WHAT TO DO: Work out how many lines in the following entries contain the string "like", and write only that number.

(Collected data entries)
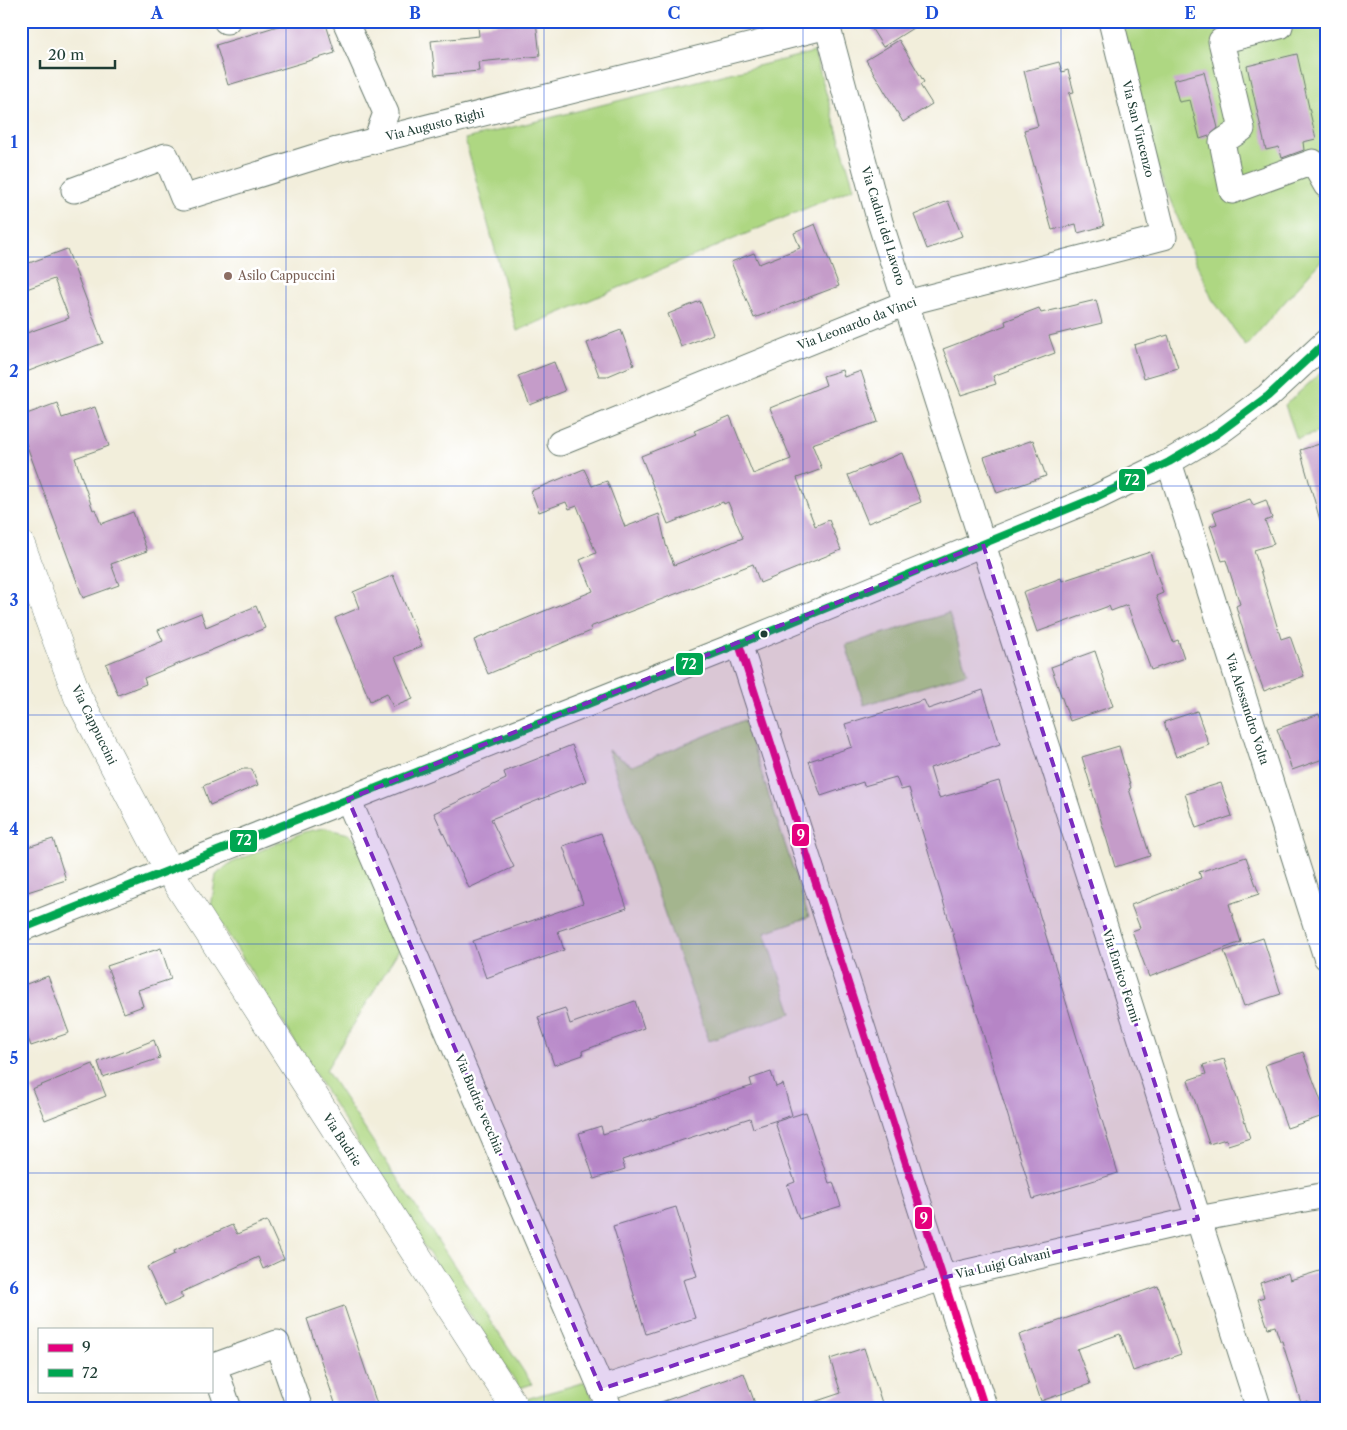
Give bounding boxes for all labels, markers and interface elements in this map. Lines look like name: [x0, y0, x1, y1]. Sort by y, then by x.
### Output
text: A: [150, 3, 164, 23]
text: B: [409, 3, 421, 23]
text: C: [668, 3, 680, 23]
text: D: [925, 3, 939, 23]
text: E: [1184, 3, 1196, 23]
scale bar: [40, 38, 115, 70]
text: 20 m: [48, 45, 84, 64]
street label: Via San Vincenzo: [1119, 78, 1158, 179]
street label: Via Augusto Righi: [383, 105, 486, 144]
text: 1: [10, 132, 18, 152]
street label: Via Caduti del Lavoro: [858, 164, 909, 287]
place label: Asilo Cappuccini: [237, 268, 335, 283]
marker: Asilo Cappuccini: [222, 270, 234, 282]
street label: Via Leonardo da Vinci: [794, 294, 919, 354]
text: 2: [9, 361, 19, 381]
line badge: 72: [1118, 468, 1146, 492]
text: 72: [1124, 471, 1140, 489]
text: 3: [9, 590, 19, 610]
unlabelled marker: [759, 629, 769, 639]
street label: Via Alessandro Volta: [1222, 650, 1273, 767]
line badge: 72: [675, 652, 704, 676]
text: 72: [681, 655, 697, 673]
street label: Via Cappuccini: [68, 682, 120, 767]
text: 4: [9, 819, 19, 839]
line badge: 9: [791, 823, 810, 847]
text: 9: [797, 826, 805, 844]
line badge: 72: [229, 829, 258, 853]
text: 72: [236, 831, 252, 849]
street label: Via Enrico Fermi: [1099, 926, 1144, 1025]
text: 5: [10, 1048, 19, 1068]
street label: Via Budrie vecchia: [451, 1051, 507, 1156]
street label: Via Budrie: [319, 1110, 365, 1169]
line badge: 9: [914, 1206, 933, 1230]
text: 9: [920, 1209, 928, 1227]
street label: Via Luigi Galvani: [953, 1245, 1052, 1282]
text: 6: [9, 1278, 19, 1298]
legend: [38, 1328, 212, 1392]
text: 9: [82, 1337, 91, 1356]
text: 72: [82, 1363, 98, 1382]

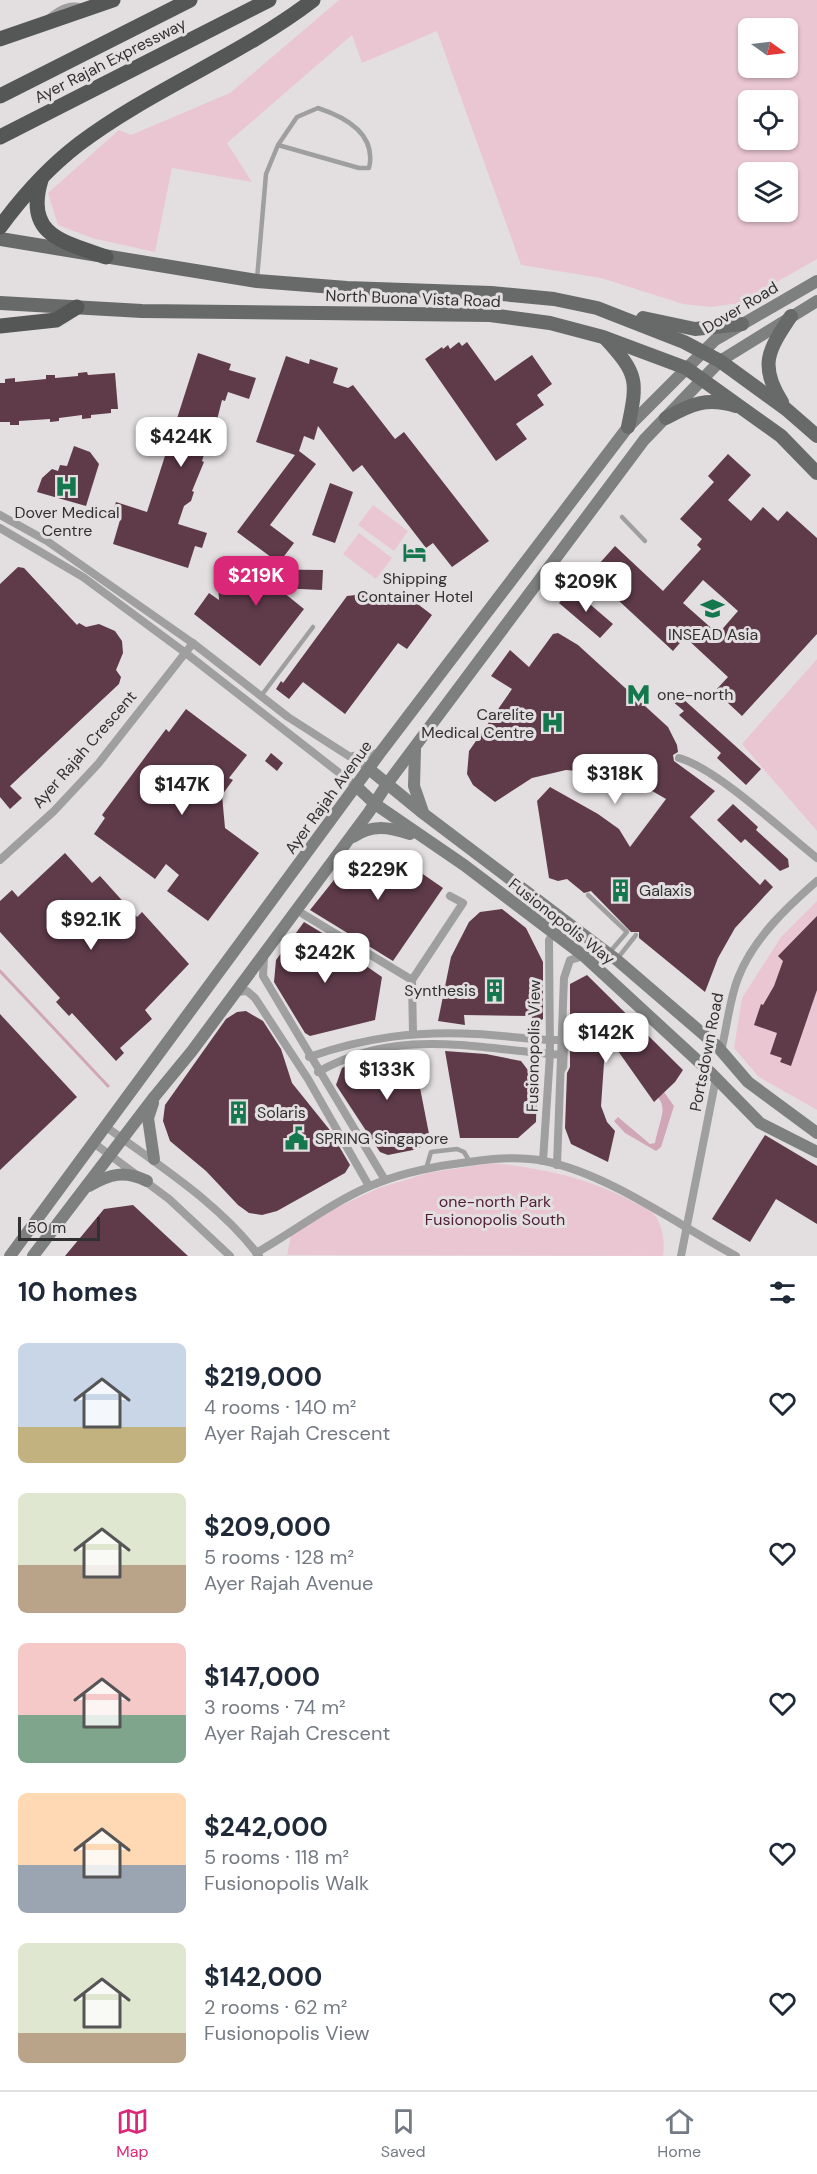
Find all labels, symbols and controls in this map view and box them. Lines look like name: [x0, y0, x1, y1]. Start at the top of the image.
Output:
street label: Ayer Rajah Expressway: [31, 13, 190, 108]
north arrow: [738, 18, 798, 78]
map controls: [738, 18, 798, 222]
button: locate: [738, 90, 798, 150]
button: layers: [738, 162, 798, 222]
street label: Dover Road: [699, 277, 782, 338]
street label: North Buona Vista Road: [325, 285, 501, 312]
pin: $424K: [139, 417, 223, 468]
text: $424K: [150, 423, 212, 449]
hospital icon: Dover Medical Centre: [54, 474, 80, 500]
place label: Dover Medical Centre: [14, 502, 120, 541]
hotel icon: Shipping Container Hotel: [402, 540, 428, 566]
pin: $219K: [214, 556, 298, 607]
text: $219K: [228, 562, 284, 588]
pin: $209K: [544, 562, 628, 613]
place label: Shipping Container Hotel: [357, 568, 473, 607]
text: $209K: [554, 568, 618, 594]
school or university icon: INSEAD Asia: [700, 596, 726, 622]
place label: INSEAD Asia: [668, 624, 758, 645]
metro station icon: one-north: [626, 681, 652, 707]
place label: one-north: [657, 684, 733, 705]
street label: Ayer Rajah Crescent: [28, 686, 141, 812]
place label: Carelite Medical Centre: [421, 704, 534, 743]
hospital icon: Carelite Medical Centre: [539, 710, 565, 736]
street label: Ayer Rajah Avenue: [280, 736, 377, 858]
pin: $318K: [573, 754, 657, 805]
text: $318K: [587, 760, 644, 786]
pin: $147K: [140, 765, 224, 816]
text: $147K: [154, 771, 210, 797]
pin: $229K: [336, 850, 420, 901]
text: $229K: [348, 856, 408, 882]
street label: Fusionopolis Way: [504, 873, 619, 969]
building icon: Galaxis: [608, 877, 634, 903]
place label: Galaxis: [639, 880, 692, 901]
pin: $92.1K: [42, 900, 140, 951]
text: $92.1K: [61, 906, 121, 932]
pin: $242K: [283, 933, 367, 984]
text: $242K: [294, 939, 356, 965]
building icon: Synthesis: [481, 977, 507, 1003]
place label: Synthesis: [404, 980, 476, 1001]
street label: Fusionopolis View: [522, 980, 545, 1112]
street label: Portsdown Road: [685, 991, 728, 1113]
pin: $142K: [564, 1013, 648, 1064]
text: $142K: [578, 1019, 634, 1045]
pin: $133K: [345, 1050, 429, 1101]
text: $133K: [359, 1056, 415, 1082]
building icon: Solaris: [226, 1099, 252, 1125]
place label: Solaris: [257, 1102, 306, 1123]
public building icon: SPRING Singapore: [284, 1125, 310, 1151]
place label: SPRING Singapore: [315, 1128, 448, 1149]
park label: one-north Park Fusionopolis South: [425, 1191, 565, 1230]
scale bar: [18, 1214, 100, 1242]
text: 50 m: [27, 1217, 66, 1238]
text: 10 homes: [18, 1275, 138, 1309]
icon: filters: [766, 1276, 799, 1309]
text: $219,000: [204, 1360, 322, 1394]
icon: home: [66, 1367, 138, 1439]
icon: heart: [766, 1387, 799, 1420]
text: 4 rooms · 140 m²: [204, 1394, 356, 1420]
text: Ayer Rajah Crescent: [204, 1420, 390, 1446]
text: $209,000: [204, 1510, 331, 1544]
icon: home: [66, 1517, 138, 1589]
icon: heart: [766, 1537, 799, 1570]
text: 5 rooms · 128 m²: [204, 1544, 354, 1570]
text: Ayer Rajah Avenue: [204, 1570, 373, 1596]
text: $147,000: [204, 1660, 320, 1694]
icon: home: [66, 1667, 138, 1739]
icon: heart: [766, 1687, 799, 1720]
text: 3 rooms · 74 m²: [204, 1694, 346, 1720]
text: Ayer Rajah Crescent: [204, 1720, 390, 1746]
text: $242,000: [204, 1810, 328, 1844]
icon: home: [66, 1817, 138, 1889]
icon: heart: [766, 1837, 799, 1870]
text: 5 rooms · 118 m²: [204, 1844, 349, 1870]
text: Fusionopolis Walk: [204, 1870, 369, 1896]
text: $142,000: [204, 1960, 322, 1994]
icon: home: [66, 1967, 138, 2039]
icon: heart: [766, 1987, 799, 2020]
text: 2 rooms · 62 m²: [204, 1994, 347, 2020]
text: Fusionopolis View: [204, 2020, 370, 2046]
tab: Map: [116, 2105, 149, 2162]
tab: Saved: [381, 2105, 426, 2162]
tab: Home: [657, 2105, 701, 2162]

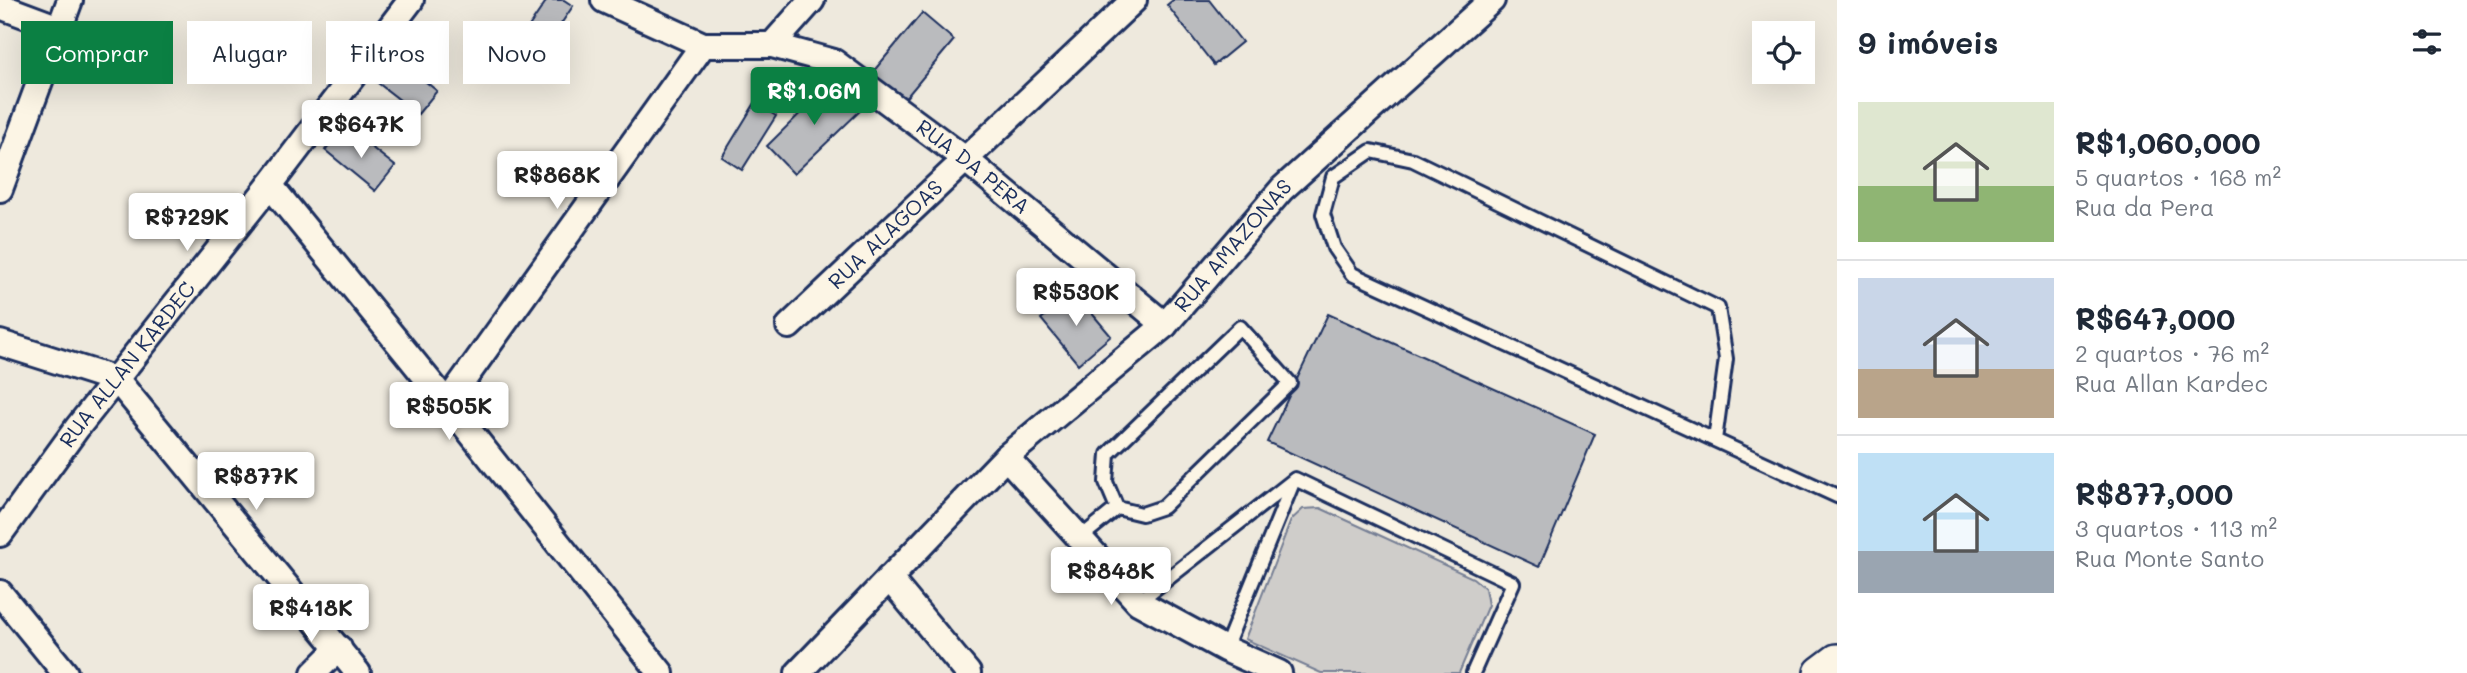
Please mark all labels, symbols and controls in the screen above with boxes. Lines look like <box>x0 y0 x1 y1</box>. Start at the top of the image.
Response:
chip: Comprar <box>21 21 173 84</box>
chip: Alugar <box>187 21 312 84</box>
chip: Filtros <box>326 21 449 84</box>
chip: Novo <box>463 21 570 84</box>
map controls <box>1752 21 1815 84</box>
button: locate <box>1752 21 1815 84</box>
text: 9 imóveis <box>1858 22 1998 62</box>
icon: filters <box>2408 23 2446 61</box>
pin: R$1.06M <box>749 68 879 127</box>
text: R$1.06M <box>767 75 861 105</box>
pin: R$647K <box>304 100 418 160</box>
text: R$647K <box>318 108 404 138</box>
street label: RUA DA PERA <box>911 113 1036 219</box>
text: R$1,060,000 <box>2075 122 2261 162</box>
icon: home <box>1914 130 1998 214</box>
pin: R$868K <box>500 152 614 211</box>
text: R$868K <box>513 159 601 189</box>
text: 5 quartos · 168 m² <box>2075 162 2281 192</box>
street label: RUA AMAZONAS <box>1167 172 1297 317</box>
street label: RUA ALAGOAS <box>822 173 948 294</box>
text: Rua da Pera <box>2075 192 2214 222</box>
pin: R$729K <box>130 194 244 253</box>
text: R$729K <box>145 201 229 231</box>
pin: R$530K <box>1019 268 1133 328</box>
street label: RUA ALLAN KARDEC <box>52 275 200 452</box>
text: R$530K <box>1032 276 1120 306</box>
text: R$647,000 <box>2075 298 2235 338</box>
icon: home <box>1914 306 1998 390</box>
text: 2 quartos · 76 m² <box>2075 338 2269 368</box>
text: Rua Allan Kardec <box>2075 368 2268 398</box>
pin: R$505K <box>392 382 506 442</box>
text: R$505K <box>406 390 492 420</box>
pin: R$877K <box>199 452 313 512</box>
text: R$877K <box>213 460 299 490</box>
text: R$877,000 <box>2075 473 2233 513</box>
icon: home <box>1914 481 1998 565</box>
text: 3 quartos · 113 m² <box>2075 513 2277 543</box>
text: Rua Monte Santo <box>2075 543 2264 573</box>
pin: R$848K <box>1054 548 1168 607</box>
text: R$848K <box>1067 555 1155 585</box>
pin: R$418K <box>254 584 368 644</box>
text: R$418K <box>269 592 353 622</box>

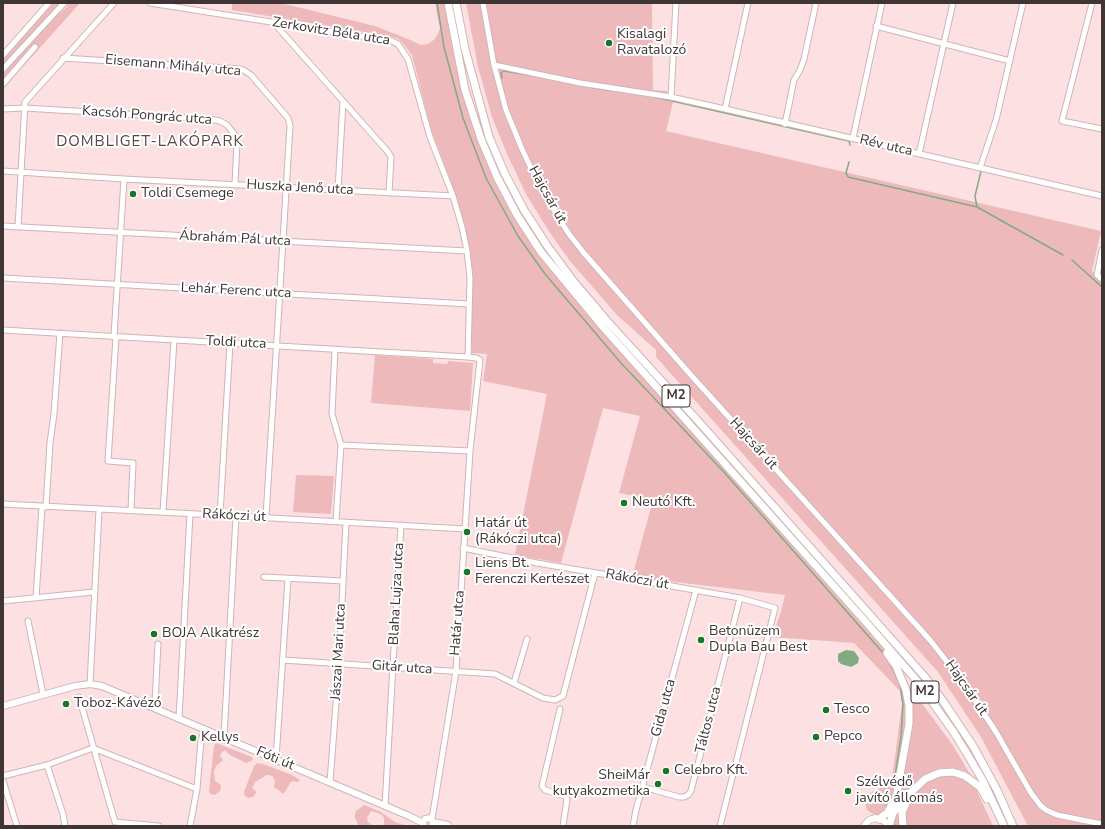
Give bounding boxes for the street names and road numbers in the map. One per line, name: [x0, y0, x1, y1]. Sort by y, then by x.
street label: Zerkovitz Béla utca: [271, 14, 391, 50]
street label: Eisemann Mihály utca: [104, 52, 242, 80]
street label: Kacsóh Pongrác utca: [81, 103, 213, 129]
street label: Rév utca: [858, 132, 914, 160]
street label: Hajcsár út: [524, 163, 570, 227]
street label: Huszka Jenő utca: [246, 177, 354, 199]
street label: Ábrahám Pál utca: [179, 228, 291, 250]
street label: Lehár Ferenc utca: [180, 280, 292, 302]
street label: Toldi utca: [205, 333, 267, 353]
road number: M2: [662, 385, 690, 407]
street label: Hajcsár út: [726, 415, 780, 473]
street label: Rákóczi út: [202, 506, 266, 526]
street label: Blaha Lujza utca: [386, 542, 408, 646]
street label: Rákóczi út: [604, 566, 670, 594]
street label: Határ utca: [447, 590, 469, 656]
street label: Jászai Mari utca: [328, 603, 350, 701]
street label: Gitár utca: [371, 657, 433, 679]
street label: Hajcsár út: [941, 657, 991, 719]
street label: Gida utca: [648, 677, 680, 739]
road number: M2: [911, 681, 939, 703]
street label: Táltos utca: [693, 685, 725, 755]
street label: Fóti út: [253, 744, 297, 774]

WRITTEN RESPONSE: 3